Poi c’è la trattativa con Torzi, la presunta estorsione, eppure il 3 per cento che si definisce, che però sarebbero una sorta di standard riconosciuto per la gestione e l’uscita della gestione. Se tutte queste sono le evidenze “si torna all’idea del capro espiatorio”

La gerarchia della Segreteria di Stato

L’avvocato Intrieri mostra due documenti del Cardinale Pietro Parolin, uno che richiede a Credit Suisse il rifinanziamento di un credito alla base delle trattative, e l’incarico di sostituto dato a Pena Parra, e in entrambi i casi si dettaglia il pieno potere di firma dato al promotore, anche “poteri di firma disgiunta su ogni contratto”.

In fondo, di fonte alla legge vaticana “l’unico responsabile di un determinato atto è il superiore”. Tirabassi poteva decidere da solo?
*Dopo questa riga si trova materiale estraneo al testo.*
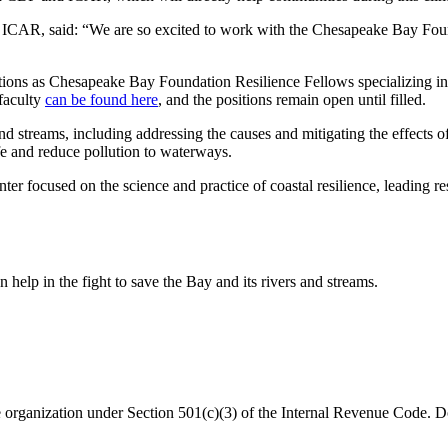
CAR, said: “We are so excited to work with the Chesapeake Bay Foundat
ons as Chesapeake Bay Foundation Resilience Fellows specializing in ge
 faculty
can be found here
, and the positions remain open until filled.
d streams, including addressing the causes and mitigating the effects o
ife and reduce pollution to waterways.
enter focused on the science and practice of coastal resilience, leading 
help in the fight to save the Bay and its rivers and streams.
organization under Section 501(c)(3) of the Internal Revenue Code. Do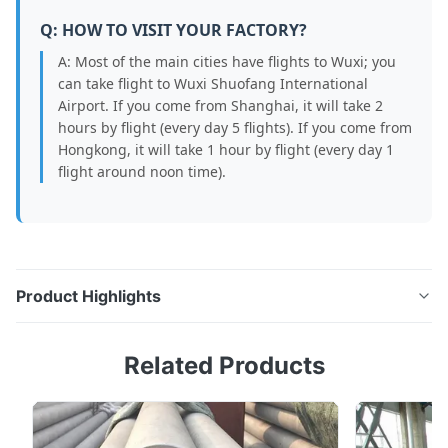
Q: HOW TO VISIT YOUR FACTORY?
A: Most of the main cities have flights to Wuxi; you
can take flight to Wuxi Shuofang International
Airport. If you come from Shanghai, it will take 2
hours by flight (every day 5 flights). If you come from
Hongkong, it will take 1 hour by flight (every day 1
flight around noon time).
Product Highlights
3" SCH40 Hot Rolled BA 304/316L Stainless Steel Pipe
Related Products
Product Overview Our 3" Thickness Hot Rolled BA 304
316L Polishing Stainless Steel Pipe is engineered for
demanding industrial environments where corrosion
resistance, strength, and long service life are essential.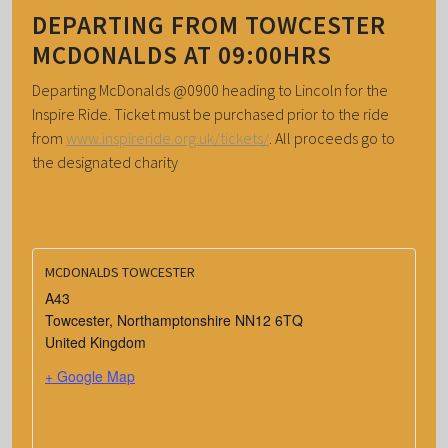
DEPARTING FROM TOWCESTER
MCDONALDS AT 09:00HRS
Departing McDonalds @0900 heading to Lincoln for the
Inspire Ride. Ticket must be purchased prior to the ride
from
www.inspireride.org.uk/tickets/
. All proceeds go to
the designated charity
MCDONALDS TOWCESTER
A43
Towcester
,
Northamptonshire
NN12 6TQ
United Kingdom
+ Google Map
No, nota Intrieri. Tirabassi voleva nascondere i suoi incontri? No, risponde ancora Intrieri, tanto è vero “la preparazione dei fatti di Londra è preceduta da una serie di incontri dei magnifici tre Giovannini, Intendente e Milanese con Tirabassi, ma anche due incontri in Segreteria di Stato, a metà e fine ottobre 2018”.

La posizione di Squillace

Secondo Intrieri anche l’avvocato Squillace “dice qualche bugia”, specialmente per quanto riguarda il suo ruolo nella trattativa di Londra.

Il 20 ottobre è stato sentito il legale di Squillace, che ha chiesto la assoluzione da tutte le imputazioni, dalla truffa all’appropriazione indebita, fino al riciclaggio perché il fatto contestato non sussiste. Su Squillace pende una richiesta di condanna a 6 anni di reclusione, con sospensione dall’esercizio della professione e una multa per 12.500 euro.
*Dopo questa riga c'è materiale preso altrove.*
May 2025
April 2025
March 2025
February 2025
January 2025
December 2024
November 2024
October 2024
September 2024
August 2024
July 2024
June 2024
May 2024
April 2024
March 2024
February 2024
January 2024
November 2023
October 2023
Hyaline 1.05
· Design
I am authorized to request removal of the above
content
L’accusa contesta a Squillace di aver scritto il documento con tutte le risposte ai dubbi del sostituto della Segreteria di Stato, l’arcivescovo Edgar Peña Parra sui contratti con i quali il controllo del palazzo di Londra passava, tra il 20 e il 22 novembre 2018, dal fondo Athena del broker Raffaele Mincione (imputato) alla società Gutt di Gianluigi Torzi (anche lui imputato).

Secondo l’avvocato, non c’è prova che Squillace abbia truffato la Segreteria di Stato, perché “ufficialmente non è mai stato incaricato di assisterla” , né si può rivendicare la paternità delle question and answers.
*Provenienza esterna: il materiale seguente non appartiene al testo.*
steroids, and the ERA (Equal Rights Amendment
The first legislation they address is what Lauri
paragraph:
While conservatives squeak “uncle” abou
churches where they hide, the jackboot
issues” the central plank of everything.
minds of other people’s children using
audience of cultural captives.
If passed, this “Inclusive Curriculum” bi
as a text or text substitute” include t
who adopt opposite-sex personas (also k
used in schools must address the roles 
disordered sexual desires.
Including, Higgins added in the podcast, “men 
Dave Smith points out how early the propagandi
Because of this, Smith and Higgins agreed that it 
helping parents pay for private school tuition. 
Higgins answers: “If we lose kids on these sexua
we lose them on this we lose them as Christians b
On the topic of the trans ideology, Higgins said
Insomma, la responsabilità di Squillace “deriva da un messaggio in cui dice a Torzi, sono stato tre ore al telefono con Tirabassi e domani arriva la procura” anche se non ne è sicuro.

Si è anche parlato di “truffa contrattuale”, ma il legale ha redatto, ricorda Bertacco, solo il Framework Agreement (Fa), che definiva l’uscita della Segreteria di Stato dal fondo Athena di Raffaele Mincione per entrare, per la gestione del palazzo di Londra, nella società Gutt con Gianluigi Torzi. E non lo Share Purchase Agreement (Spa), che lasciava a Torzi mille azioni con diritto di voto della società Gutt, che per sei mesi ha controllato il Palazzo di Sloane Avenue, lasciando alla Segreteria di Stato 30 mila azioni senza diritto di voto e senza controllo dell’immobile.

Sono comunque contratti “non ingannevoli né fraudolenti”, e la clausola delle golden share a Torzi “sono una clausola”, mentre non c’è traccia di scambi di email tra Squillace e Perlasca e Tirabassi, né la Segreteria di Stato, secondo l’avvocato, “ha tratto alcun pregiudizio economico dalla condotta di Squillace".

E Squillace non sarebbe responsabile della presunta estorsione di Torzi – dice l’avvocato – perché “non sapeva niente” della richiesta del suo assistito, e “di questo non si è occupato” nonostante fosse l’avvocato del broker, né ci sarebbe prova della contestata appropriazione indebita e successivo riciclaggio di circa 619 mila euro, perché la cifra è piuttosto

“è il totale dei trasferimenti da un conto di Squillace ad un altro, frutto di parcelle per rapporti professionali precedenti e successivi alla vicenda” del palazzo di Londra. La parcella richiesta di 350 mila euro alla Segreteria di Stato.

I prossimi appuntamenti

Come procederà il processo? L’8 novembre, alle 16, interverrà la difesa di Gianluigi Torzi, così come pure il 21 novembre. Il 9 e il 10 novembre sarà la volta dell’avvocato di Enrico Crasso. Il 20 novembre, i legali di monsignor Mauro Carlino, mentre il 22 novembre, e forse per un’oretta del 6 dicembre (insieme con la seconda parte dell’arringa del legale di Fabrizio Tirabassi), è prevista la difesa del cardinale Angelo Becciu. Il 4 e il 5 dicembre, toccherà infine ai legali di Raffaele Mincione.